Fruitful search for perch
Area near Calumet Harbor/Inland Steel ignites with action
There is something righteous about wrapping bare hands -- ripe with the scent of fresh-caught fish slime -- around a homemade ham sandwich as a boat speeds back with a cooler loaded with limits of perch on ice.
I did just that Thursday morning. Not that it started that way.
We -- Ken ''The Lakefront Lip'' Schneider, a couple of members of the Antler Dancers Sportsmen Club and yours truly -- fished out of East Chicago Marina with Capt. Chuck Weis of Ace Charters.
We set out about 7 a.m. At Weis' first stop, we couldn't pop a keeper, mainly because 4-foot rollers had come out of nowhere, which made it impossible to feel the lightness of a perch bite.
Weis doesn't do anything tricky with his rigs: light spinning gear with a two-hook setup above a 1-ounce sinker on 6-pound monofilament.
He made a tactical decision to try other spots in a more protected area on the shoals east of Inland Steel. His gear might be basic, but his strategies aren't. They are honed in the searching.
''I have a lot of way points, first of all,'' Weis said. ''Fish your spots, but fish fish. Yesterday, we only caught about eight here.''
On Thursday, there they were. One Antler Dancer popped the first keeper. Then it was on. At one point, I made 12 consecutive drops where I had a perch by the time I flipped the bail after the sinker hit the bottom.
''About 5 percent of my trips are like this, but all November trips should be like this,'' Weis said.
In an hour, we had 50 keepers out of 100-plus perch.
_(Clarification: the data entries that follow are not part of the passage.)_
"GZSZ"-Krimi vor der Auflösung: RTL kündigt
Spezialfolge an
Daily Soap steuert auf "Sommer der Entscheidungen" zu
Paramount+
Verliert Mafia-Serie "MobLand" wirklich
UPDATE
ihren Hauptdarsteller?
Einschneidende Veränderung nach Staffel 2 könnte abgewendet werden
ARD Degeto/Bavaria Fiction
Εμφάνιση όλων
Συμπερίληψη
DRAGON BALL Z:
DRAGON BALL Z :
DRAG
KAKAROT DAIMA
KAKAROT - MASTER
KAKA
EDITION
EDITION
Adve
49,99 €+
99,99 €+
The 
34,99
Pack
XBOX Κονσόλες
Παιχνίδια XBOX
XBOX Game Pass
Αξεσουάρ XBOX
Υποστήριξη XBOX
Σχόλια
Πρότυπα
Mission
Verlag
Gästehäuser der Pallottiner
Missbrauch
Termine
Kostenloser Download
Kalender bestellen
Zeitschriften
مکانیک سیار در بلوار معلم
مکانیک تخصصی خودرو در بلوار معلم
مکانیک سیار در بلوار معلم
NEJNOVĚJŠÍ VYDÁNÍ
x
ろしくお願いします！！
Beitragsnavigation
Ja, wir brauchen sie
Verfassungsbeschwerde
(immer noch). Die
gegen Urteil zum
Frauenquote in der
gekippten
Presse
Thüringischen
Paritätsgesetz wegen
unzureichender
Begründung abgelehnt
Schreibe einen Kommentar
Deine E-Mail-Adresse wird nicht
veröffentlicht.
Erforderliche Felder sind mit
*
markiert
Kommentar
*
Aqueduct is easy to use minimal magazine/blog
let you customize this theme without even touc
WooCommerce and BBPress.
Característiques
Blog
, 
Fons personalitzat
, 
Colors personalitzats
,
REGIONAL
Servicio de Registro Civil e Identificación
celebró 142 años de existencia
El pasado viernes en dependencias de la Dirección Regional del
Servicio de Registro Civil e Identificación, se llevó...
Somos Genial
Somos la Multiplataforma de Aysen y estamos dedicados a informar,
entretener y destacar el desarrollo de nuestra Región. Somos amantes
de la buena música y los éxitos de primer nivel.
At that point, we upped our definition of a keeper, which early on had been 9 to 9½ inches or longer.
''It appears that school is back up before they go into their winter slowdown,'' Brian Breidert, Indiana's Lake Michigan fisheries biologist, said Thursday afternoon. ''We had not seen a perch since mid-August.''
The perch usually are in the Calumet Harbor/Inland Steel area by mid-October, but wicked winds blew that off this year.
''One thing about perch, they have tails,'' Weis said. ''They can move. They want food and comfort.''
That's why he has multiple spots.
''We stopped here, and they ignited,'' Weis said. ''I like that word.''
Good word, ignited.
Before 11 a.m., we had 75 keepers out of about 250 perch. That's roughly one keeper for each three perch caught.
It was no secret spot. Other boats were within shouting distance. We did nothing revolutionary: plain red hooks with fatheads or baby roach minnows. On some days, glow beads work better; on others, roaches or fatheads do better.
But this was one of those days where Weis said, ''You just have to put meat in front of them.''
It was so good that Schneider wondered, ''How many fish are here?''
I can't imagine the answer to that. Breidert thinks the perch fishery is stabilizing after the collapse of the 1990s.
But it is hard just to think of perch stabilizing when there is a cooler of good perch. (The average keeper was 10-plus inches, with the best going 13?250-134?/').
Weis caught the final keeper, the top perch in a double.
''Dude, we creamed them,'' Weis said.
It was time ... to break out the ham sandwiches.
''I think they will stay as long as they don't get that disruptive weather we had in October,'' Breidert said.
As long as ice doesn't make it impossible, boaters can access the perch around the Illinois/Indiana line by launching from 95th Street in Chicago or from the Hammond or East Chicago marinas on the Indiana side.